I’m sure you’ve seen ants in a organized single-file line, seeming to be telling each other where to go or following the leader of the operation. In reality, there is no leader and there’s no communication from ant-to-ant. There is, however, a shared environment and shared reliance of clues called “local pheromone trails”.
Here’s how those ants all got there: a few ants leave to look for food and all leave pheromone trails behind them as they go, like marking trees to find your way home after a hike. One ant bumps into a crumb, grabs a piece, and heads back home using her trail. On her way back, she leaves another layer to the trail behind her, strengthening the scent. One of the other ants blindly roaming around bumps into that strong trail and knows to follow it. After picking up some of the crumb, that ant also takes it back home. Now that trail is doubly reinforced, bringing more ants and more trails so long as there’s more food to bring back. These local pheromone trails function as a shared external memory for the ant colony.

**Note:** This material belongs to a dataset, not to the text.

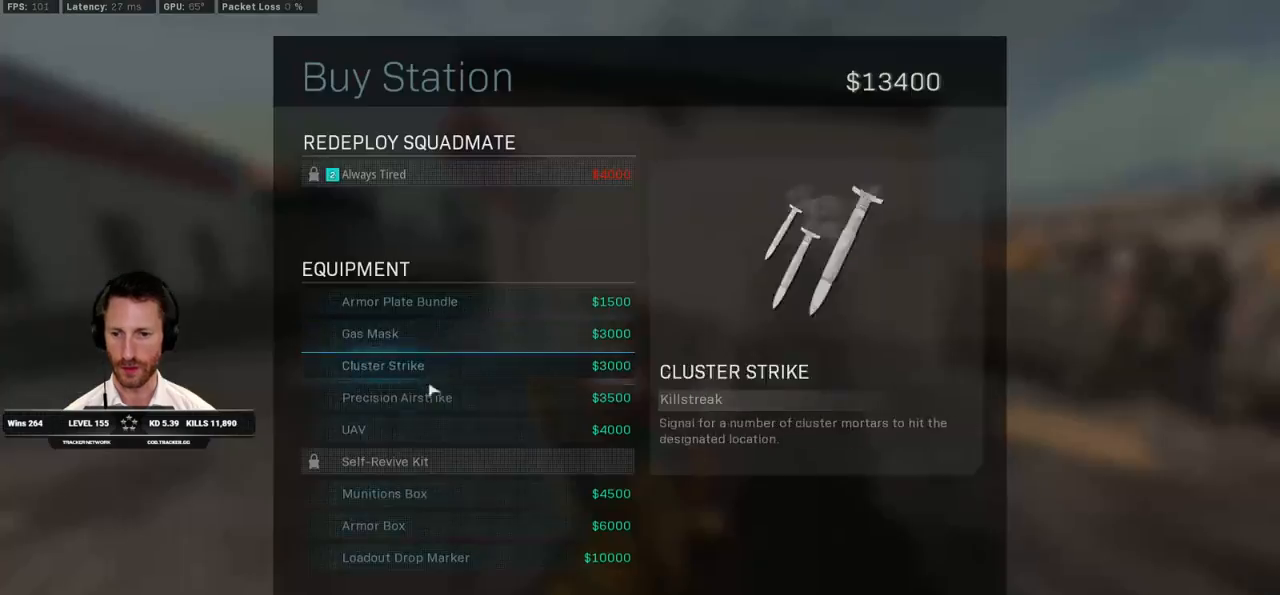
{"keys": [], "mouse": [], "events": [[167, "mouse_left", "down"], [250, "mouse_left", "up"]]}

This is called “stigmergy” and it applies to more than just ants. It’s essentially a network of things that can tell each other where something is by leaving a trace in the environment instead of directly communicating or planning. It results in a coherent structure that supports collaboration. No individual memory, intelligence, talking, or even awareness of each other required.

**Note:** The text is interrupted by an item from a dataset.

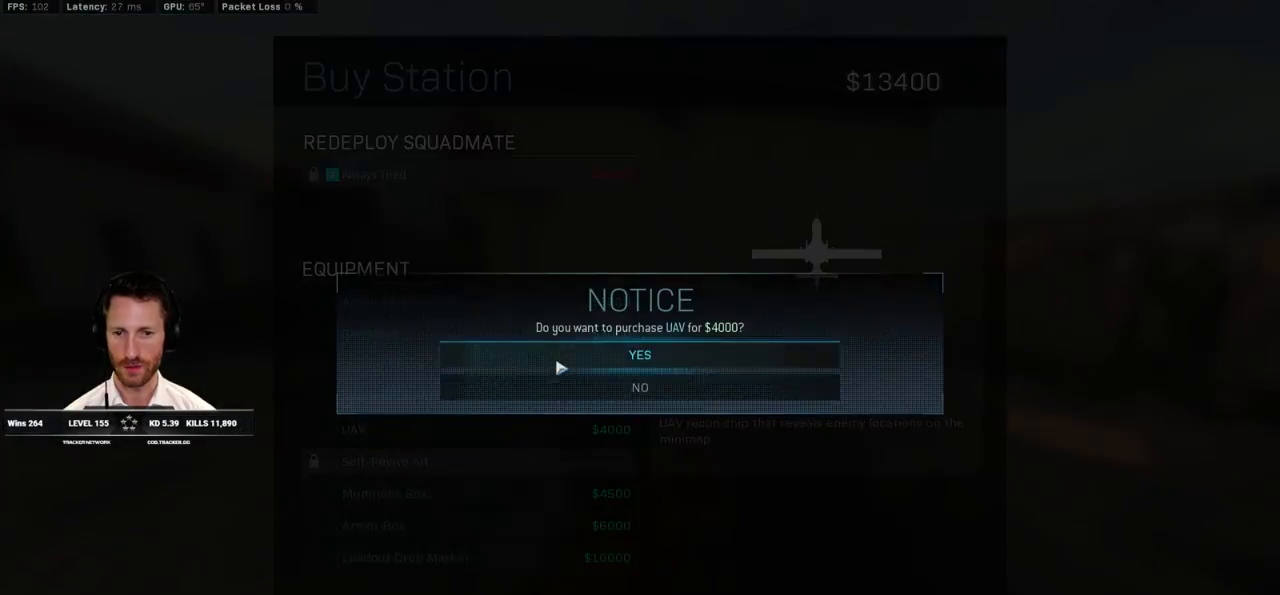
{"keys": [], "mouse": [], "events": [[67, "mouse_left", "down"], [100, "mouse_left", "up"], [350, "3", "down"], [450, "3", "up"]]}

A map platform for digital pheromone trails
This form of swarm intelligence can be used to produce efficient navigation between vehicles, too. For example, the first delivery bot to make a route may slowly navigate its surroundings like an ant scouting for crumbs, relying entirely on its sensors, avoiding a fire hydrant, circumventing construction, finding an on-ramp. Eventually, the bot drops off the package at a particular door, gathering more information about how to be more successful next time. Once that breadth of spatial and routing knowledge is gathered, another vehicle moving through that space may have a much easier time navigating and finding that door. Just like a pheromone trail, the strength of this path would fade over time and increase with reinforcement.
What’s required to make that teamwork and ‘external memory’ possible? At Mapfit, we believe the answer is a high-definition map cloud that allows for inputting, plotting, and publishing live updates as they’re gathered. Essentially, creating a digital environment for trails to be left. We’re building the processes for maintaining this accurate and real-time representation of the world. So, if that bot scooting down a sidewalk detects a new understanding of its route, our platform will be able to intake this data, clean it up, and refresh the mapping stack to reflect the current information. That way the next passerby could use that update to efficiently navigate — in turn, sharing another fresh memory on the map with a whole ecosystem of things trying to get from point A to crumb.